By ignoring the views of LGBTQ+ Palestinians, the Melbourne Queer Film Festival may be complicit in Israel's pinkwashing
Queer cinema, which depicts the lives, stories, and experiences of LGBTQ+ people, attempts to shape our reality into one that is more vibrant and accepting of difference and diversity. As celebrated Palestinian filmmaker Elia Suleiman explains, “We produce culture because we want to think of the possibility that we can better our lives, that we can reduce violence by the production of pleasure.” In other words, queer cinema is a form of cultural production that is inherently political.
This is not the view of the organisers of the Melbourne Queer Film Festival (MQFF) in Australia, who have resisted calls to remove an Israeli state-funded film from their line-up by insisting that they are “apolitical”. Art has real cultural power and this is most famously summarised in a quote sometimes attributed to German playwright Bertolt Brecht: “Art is not a mirror held up to reality but a hammer with which to shape it.”
This year, MQFF chose to include The Swimmer by Adam Kalderon in their line-up. This film received funding from the Israeli Ministry of Culture and Sport via the Israel Film Fund and the MiDarom Film Fund. Both funds attach political requirements to directors and films that are funded, and both require the film to credit the Israeli government.
In response, members of the queer and Palestinian communities, and those like me who belong to both, have called on MQFF to pull the film and adopt a formal policy of cultural boycott.
To be clear, the content of the film is not our contention, nor is, strictly speaking, the country of origin. The issue is the mode of cultural production, where an artist in Israel who might otherwise be well-meaning is given a conditional grant that requires the explicit identification of the film as “Israeli” (meaning that Palestinian citizens of Israel who identify differently can only receive funding if they characterise both themselves and their films as such) and adherence to content guidelines that prohibit a critical view of the State of Israel.
While the individual artist might disagree with Israel’s policies, particularly with respect to the occupation, these funding requirements transform cultural production into propaganda, irrespective of the artist’s own intentions. There can be no ethical partnership with the Israeli state as things stand.
MQFF had originally agreed to meet with us to discuss our concerns, but then unceremoniously rescinded this invitation. Although MQFF would like to characterise us as a fringe movement, two of their own board members have resigned in solidarity with us, and a number of filmmakers have also responded to our call by withdrawing their films from the festival.
As a gay Palestinian, it is frustrating to observe this lack of solidarity on the part of what should be an important cultural institution for queer people in Australia. It has also been frustrating to respond to some of the claims that have been made about queer organising and Palestinians in general.
One particularly pernicious claim is that queer people should withhold their solidarity from Palestine because queer rights are not accepted among Palestinian communities, as though this would somehow excuse the violence inflicted on the Palestinian people over the course of the last seven decades of occupation. This transactional model of solidarity also misses the point of solidarity in the first place, and is a misrepresentation of how social change actually works in practice.

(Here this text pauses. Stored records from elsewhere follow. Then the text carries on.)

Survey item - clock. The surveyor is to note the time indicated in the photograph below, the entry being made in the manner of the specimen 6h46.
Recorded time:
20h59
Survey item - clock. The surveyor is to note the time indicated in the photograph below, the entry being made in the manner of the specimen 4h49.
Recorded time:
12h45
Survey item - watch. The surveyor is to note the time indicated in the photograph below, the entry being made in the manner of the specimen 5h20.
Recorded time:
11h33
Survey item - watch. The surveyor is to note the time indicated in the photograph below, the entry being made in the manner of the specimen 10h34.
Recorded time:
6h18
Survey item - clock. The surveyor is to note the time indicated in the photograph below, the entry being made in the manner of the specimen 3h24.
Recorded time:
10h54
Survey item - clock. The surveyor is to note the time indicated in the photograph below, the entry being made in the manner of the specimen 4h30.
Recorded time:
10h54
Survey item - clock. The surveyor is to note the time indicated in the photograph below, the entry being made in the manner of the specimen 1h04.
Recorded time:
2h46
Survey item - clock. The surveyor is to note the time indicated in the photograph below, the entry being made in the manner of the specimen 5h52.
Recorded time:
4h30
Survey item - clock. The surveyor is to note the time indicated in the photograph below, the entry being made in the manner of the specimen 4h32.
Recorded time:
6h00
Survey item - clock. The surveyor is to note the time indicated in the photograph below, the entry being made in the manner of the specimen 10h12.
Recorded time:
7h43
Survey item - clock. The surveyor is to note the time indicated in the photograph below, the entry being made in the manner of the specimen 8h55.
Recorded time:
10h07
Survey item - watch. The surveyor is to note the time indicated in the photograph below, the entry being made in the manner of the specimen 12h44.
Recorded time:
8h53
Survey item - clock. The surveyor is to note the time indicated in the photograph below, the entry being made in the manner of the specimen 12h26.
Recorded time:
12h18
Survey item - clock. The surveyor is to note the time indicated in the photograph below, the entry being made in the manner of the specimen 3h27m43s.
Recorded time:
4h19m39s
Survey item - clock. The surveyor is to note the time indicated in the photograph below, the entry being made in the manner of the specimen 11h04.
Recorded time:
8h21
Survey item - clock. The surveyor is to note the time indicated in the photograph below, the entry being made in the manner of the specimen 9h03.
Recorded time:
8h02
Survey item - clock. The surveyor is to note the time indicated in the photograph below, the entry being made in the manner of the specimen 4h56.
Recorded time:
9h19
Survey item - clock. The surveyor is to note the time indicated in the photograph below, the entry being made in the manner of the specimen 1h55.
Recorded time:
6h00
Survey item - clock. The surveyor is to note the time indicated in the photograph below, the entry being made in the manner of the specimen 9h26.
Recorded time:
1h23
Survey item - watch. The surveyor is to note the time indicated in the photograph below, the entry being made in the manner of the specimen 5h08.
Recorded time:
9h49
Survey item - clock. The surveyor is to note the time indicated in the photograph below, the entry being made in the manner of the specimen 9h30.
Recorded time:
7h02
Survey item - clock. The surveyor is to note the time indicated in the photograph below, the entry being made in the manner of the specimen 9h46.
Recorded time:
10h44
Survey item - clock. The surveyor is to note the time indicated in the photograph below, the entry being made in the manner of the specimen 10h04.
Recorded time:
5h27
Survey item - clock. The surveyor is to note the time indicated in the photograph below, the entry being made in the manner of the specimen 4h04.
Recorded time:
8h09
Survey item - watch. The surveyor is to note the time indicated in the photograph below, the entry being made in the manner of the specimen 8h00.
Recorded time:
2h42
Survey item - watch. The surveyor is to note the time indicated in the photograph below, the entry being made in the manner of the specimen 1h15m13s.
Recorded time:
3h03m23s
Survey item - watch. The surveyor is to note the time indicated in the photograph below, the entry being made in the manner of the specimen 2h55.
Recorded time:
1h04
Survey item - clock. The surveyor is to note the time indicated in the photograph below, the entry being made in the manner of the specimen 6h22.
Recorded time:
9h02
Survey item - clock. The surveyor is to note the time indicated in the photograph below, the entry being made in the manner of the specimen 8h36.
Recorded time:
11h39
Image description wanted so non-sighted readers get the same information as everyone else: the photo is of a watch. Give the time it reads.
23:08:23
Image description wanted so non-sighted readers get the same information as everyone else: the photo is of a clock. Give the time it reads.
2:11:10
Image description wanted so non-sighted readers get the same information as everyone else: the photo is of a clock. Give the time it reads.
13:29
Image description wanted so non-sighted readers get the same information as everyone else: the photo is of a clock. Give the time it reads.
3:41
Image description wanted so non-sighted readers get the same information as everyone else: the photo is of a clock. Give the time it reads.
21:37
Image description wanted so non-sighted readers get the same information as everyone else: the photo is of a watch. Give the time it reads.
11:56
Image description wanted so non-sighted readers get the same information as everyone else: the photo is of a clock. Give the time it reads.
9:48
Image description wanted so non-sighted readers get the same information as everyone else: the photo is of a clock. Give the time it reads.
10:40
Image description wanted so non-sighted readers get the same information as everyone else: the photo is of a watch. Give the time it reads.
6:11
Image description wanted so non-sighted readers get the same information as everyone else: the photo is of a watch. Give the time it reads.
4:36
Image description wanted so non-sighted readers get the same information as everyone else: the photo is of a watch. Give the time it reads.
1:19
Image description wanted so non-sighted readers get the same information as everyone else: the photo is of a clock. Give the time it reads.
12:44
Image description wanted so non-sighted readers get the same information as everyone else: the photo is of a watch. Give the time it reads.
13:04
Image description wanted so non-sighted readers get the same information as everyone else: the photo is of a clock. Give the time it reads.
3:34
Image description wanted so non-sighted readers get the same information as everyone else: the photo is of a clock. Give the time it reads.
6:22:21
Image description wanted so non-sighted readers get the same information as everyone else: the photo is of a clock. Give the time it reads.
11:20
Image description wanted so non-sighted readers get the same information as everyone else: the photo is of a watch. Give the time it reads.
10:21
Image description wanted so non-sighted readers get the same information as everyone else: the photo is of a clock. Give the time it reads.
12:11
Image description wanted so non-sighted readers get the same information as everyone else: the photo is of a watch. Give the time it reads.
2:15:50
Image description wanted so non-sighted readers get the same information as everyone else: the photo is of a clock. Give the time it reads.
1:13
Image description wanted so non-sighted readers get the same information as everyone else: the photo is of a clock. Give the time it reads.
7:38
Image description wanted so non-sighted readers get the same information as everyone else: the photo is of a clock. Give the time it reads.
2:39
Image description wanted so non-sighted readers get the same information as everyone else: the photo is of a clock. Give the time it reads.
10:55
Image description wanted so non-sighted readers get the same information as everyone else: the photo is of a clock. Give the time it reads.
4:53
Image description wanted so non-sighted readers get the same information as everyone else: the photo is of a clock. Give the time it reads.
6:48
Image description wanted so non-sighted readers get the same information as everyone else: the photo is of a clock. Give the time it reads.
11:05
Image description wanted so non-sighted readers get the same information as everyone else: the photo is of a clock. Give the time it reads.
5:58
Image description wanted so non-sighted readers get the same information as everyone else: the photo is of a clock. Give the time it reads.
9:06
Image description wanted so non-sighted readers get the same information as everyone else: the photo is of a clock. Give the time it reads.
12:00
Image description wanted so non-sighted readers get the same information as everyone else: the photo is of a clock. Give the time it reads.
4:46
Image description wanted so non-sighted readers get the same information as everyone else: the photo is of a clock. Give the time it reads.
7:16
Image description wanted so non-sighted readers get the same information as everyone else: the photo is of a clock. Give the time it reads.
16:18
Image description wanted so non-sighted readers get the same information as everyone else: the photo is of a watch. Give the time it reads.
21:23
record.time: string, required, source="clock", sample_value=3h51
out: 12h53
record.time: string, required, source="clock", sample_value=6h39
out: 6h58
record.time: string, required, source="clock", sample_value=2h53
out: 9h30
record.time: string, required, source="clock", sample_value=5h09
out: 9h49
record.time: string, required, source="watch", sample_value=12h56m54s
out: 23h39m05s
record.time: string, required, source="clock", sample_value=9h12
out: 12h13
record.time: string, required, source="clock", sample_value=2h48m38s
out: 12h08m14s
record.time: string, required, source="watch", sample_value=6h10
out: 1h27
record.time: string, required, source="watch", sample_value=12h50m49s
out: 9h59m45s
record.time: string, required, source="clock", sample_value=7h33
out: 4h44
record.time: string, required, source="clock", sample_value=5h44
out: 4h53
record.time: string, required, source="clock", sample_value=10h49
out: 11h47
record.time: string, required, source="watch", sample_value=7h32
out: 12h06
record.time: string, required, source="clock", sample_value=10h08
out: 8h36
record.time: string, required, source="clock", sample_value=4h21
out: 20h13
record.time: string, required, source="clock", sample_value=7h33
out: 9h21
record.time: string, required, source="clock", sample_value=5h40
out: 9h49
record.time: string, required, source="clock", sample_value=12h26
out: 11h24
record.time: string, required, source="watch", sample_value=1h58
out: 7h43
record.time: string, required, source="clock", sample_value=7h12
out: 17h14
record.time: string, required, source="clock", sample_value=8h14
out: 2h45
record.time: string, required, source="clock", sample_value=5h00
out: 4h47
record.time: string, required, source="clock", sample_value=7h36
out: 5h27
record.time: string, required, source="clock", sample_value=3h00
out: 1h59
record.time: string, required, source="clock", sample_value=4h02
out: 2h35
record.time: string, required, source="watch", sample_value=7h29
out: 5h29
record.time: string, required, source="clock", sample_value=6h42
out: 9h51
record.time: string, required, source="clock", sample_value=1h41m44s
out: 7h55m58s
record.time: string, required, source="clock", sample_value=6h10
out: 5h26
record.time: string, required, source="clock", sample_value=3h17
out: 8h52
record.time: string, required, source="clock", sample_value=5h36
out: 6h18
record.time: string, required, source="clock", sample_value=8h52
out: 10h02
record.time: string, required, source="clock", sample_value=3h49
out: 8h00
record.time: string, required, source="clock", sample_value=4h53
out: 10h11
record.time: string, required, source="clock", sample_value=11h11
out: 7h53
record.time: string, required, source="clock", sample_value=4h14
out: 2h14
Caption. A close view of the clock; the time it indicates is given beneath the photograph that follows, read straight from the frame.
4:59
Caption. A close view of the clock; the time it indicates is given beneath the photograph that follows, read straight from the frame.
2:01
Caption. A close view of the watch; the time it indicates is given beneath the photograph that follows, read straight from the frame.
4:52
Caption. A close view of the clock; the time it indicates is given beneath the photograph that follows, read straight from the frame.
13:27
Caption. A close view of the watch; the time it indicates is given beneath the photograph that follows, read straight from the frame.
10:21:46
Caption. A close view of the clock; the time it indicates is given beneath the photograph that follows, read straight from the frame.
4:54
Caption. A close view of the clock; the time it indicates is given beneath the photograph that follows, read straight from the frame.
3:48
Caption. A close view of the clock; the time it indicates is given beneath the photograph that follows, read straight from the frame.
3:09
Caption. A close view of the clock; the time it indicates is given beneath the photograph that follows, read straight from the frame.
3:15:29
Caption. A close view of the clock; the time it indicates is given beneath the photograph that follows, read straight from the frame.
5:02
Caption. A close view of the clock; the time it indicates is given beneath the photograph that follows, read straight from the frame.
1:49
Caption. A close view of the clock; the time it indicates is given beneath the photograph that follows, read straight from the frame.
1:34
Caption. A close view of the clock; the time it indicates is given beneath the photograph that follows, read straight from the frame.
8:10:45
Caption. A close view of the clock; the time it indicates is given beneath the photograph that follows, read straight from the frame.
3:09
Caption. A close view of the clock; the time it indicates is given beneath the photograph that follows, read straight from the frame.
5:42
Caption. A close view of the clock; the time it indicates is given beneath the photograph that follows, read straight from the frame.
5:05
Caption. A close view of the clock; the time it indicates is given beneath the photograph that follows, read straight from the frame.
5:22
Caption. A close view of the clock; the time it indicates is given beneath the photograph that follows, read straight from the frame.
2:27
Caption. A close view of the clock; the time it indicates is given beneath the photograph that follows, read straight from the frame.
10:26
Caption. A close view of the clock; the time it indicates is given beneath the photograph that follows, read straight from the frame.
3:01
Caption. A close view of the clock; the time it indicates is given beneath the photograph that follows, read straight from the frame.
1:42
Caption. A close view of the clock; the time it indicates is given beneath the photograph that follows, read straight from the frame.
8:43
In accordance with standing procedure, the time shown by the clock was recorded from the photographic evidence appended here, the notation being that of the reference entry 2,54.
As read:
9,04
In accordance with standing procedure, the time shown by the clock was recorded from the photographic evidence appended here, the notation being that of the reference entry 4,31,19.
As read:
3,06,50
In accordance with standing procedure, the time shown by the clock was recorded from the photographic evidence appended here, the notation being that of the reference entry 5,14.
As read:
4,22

Of course, things could be better. Homophobia exists everywhere, and it is our responsibility to challenge it everywhere, but the fact of the occupation makes substantial social change impossible. The gay liberation movement was won in many parts of the world through protest, but this is out of the question in Palestine where peaceful gatherings are routinely suppressed with violent force by settler gangs and the Israeli military.
Moreover, even if we are to accept that Israel is some kind of “gay haven” (a claim that is much overstated, in any case) it would not change the fact that none of these freedoms is available to the millions of Palestinians who live under an apartheid system of domination. Imagine if apartheid-era South Africa was a gay paradise, but only for Afrikaaners. Would that in any way dilute the moral force or urgency of the anti-apartheid movement?
Ultimately, these retorts come exclusively from people who have no genuine interest in seeing any improvement in the lives of queer Palestinians, or even in listening to us.
But we will not be unheard and unseen in our own movement. We cannot and will not choose between being queer and being Palestinian. We demand liberation on both counts, on our own terms. For us, queer liberation is tied to liberation from the Israeli occupation.
Fahad Ali is a molecular biologist and science educator based in Sydney, Australia. His research is conducted on lands that have been places of teaching and learning for millennia under the custodianship of the Gadigal and Wangal peoples of the Eora nation, sovereignty for which has never been ceded. He is a proud member of the Palestinian diaspora.